Falar em parceria é falar em complemento, em sempre estar disposto a ajudar o outro a crescer, dar as mãos e caminhar juntos na mesma direção. E quando falamos de parceria dentro de um relacionamento, estamos falando de carinho, cumplicidade, amor, afinal casal que se ama é um casal parceiro.
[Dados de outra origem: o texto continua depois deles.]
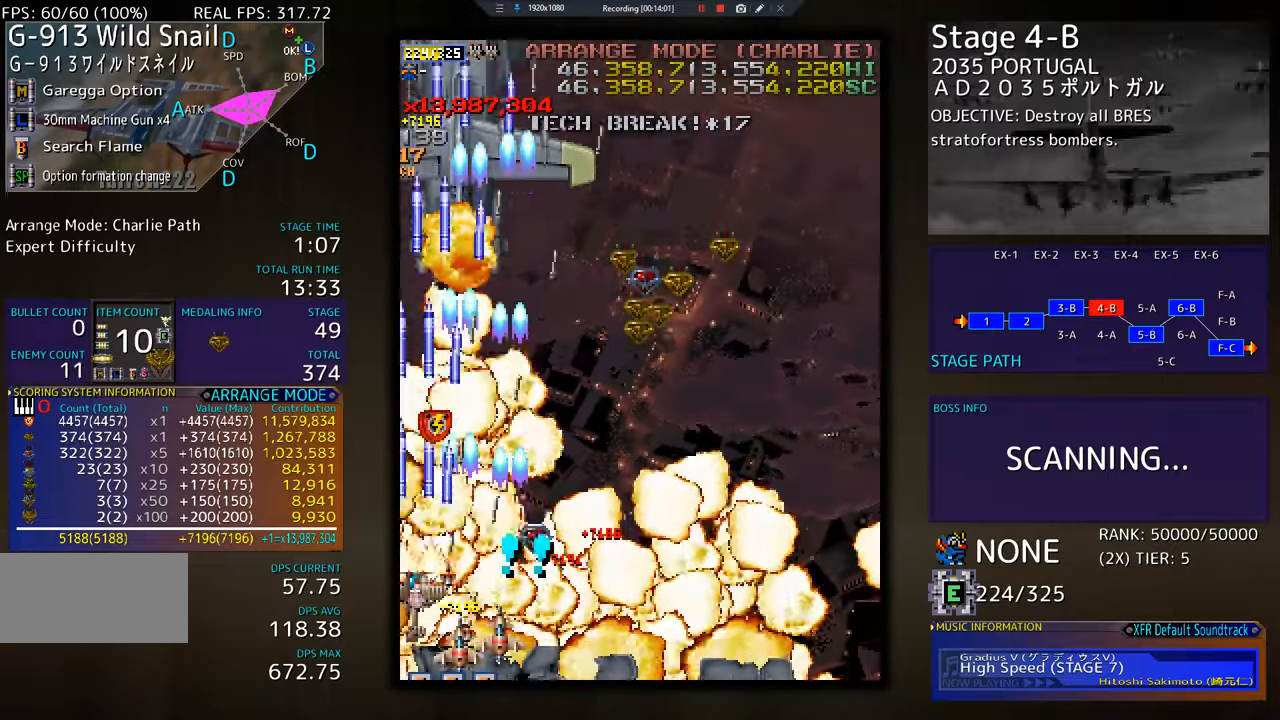
{"buttons": ["DPAD_UP", "DPAD_LEFT"], "events": []}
Que não seja confundida parceria com “apenas um faz e o outro acompanha”, não é isto, é andar junto, com a mesma sintonia, buscando o mesmo objetivo: o crescimento do casal. E isto só funciona se os dois quiserem ser parceiros. Também não estamos falando de fazer a vontade do outro e esquecer das suas vontades, estamos falando de estar junto nos objetivos comuns. Por exemplo: um casal sonha em abrir uma empresa, para que esse sonho se concretize e continue sendo viável, é fundamental que o casal sente e juntos tracem um plano. Se um dos dois em, em algum momento, desvia do plano sem compartilhar com o outro, pronto, tudo vai por água abaixo.

Parceria entre duas pessoas é uma linda prova de amor e um grande desafio!

Outro coisa que não funciona é só um querer. Se apenas um quer, então a parceria vai ficar comprometida. Não é uma tarefa fácil, muitas vezes para dar certo precisa haver muita conversa e doação. Desentendimentos, opiniões adversas são normais neste processo, e até se tornam saudáveis, para que seja consolidado uma parceria forte e bem estruturada.

E para um casal, é muito importante que aja muito amor para que a parceria nunca acabe, e é lindo de se ver quando um casal é praticamente um só em seus objetivos e metas. Se um pensar em desistir, o outro deve estar ali para dar forças e trazê-lo de volta.

Que o amor e a doação de um para o outro seja a meta para a construção de uma linda e longa parceria, sem que a liberdade de cada um seja destruída!